### TASK TO COMPLETE
Output every record exactly and leave each picture out.

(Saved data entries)
- - -
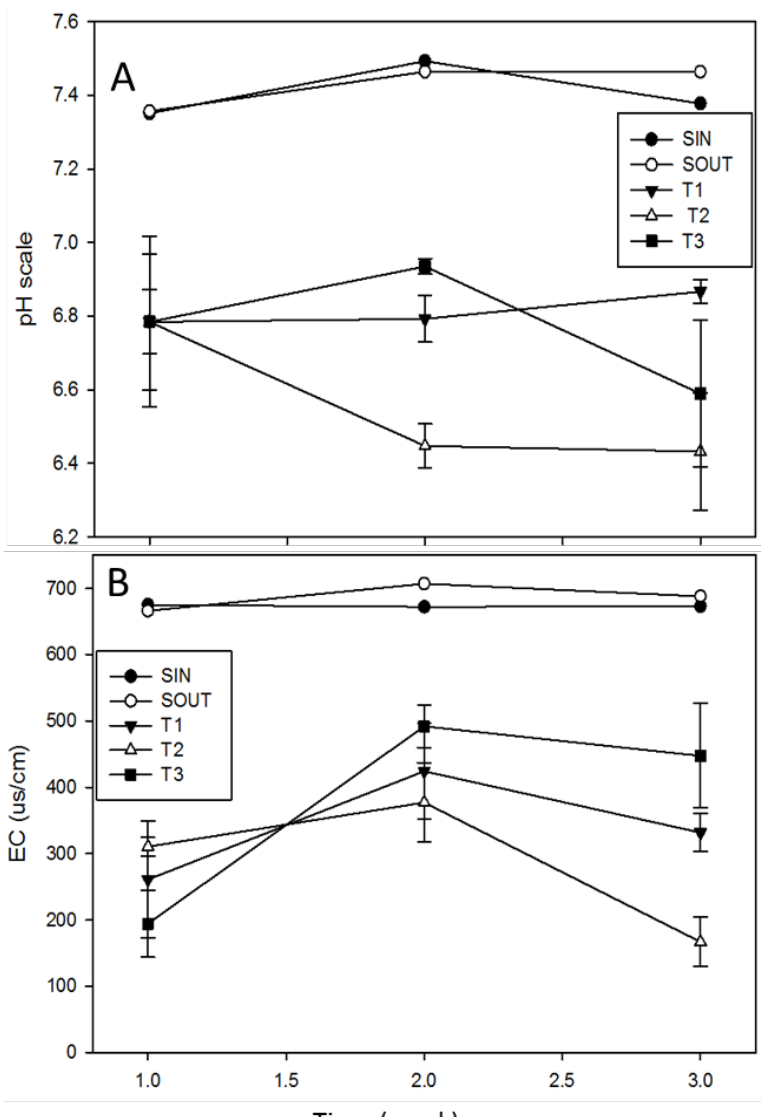
Figure 1. pH ( A ) and electrical conductivity (EC); ( B ) values of wastewater samples from septic tank inlet (SIN) and outlet (SOUT), in addition to water samples from lysimeters installed 15 cm below the drainfield trenches (T1, T2 and T3). Wastewater and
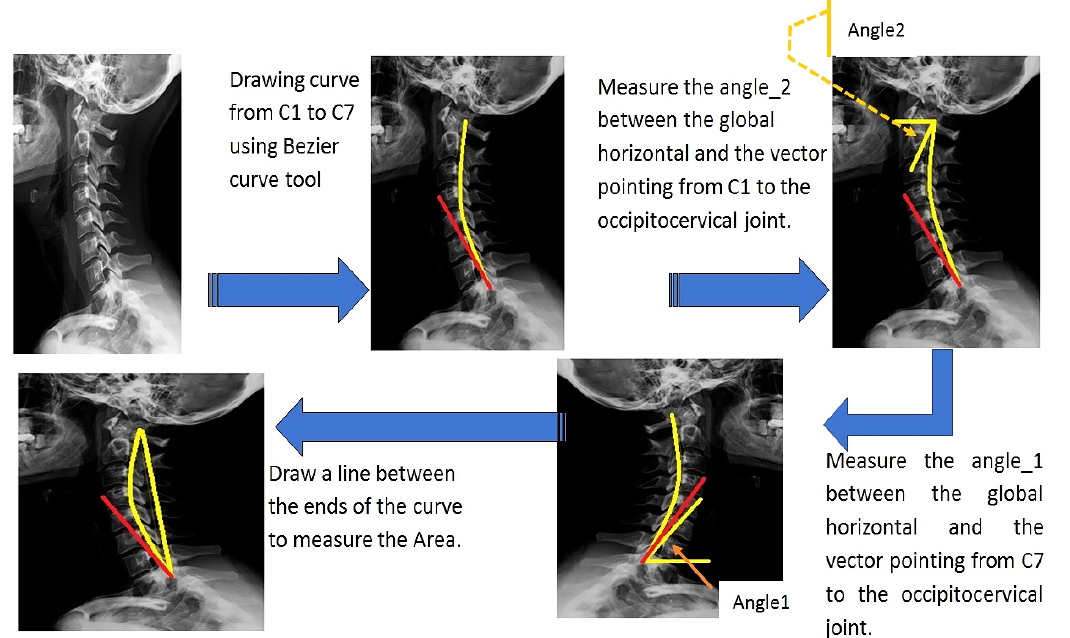
Figure 2. Angles and area measurements used as input of the decision tree (DT) to predict neck pain.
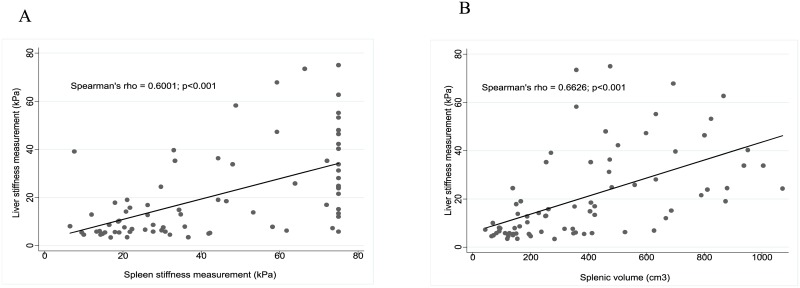
Linear correlation between liver and spleen features.Linear correlation (Sperman's rho, p value) between spleen and liver stiffness measurement (A) and between splenic volume and liver stiffness measurement (B).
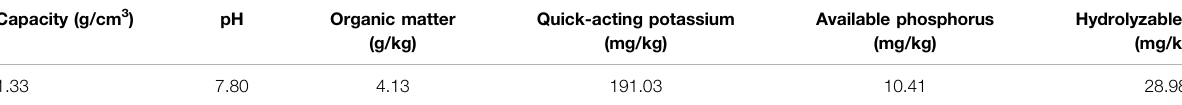
TABLE 5 | Physicochemical properties of soils in reclaimed areas.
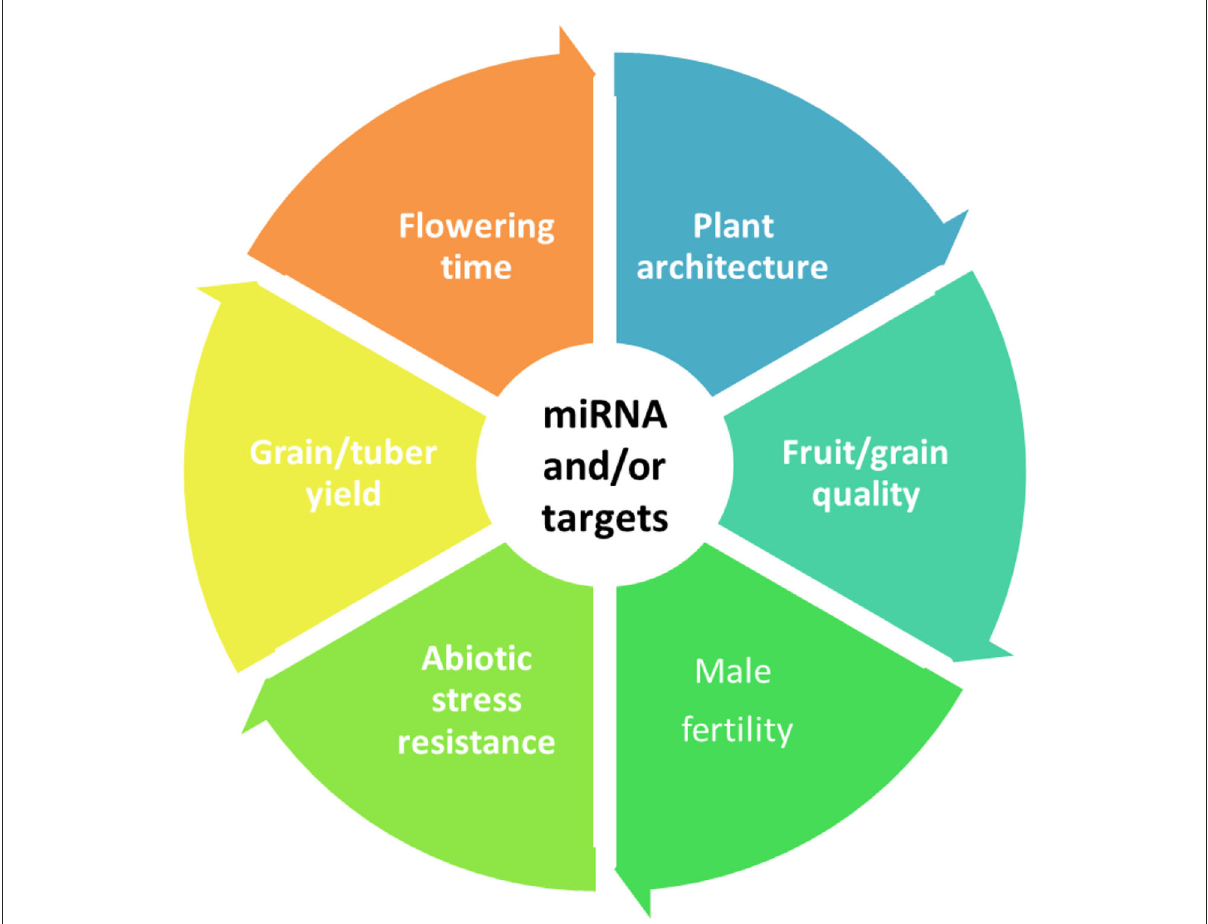
FIGURE5 MiRNAs and/or their target genes regulate multiple agronomic traits of plants. Primarily for quality and yield of agronomic important plant, ideal plant architecture, abiotic stress resistance, male sterility, and flowering time.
- - -
### RESULT FOR THIS EXERCISE
Figure 1. pH ( A ) and electrical conductivity (EC); ( B ) values of wastewater samples from septic tank inlet (SIN) and outlet (SOUT), in addition to water samples from lysimeters installed 15 cm below the drainfield trenches (T1, T2 and T3). Wastewater and
Figure 2. Angles and area measurements used as input of the decision tree (DT) to predict neck pain.
Linear correlation between liver and spleen features.Linear correlation (Sperman's rho, p value) between spleen and liver stiffness measurement (A) and between splenic volume and liver stiffness measurement (B).
TABLE 5 | Physicochemical properties of soils in reclaimed areas.
FIGURE5 MiRNAs and/or their target genes regulate multiple agronomic traits of plants. Primarily for quality and yield of agronomic important plant, ideal plant architecture, abiotic stress resistance, male sterility, and flowering time.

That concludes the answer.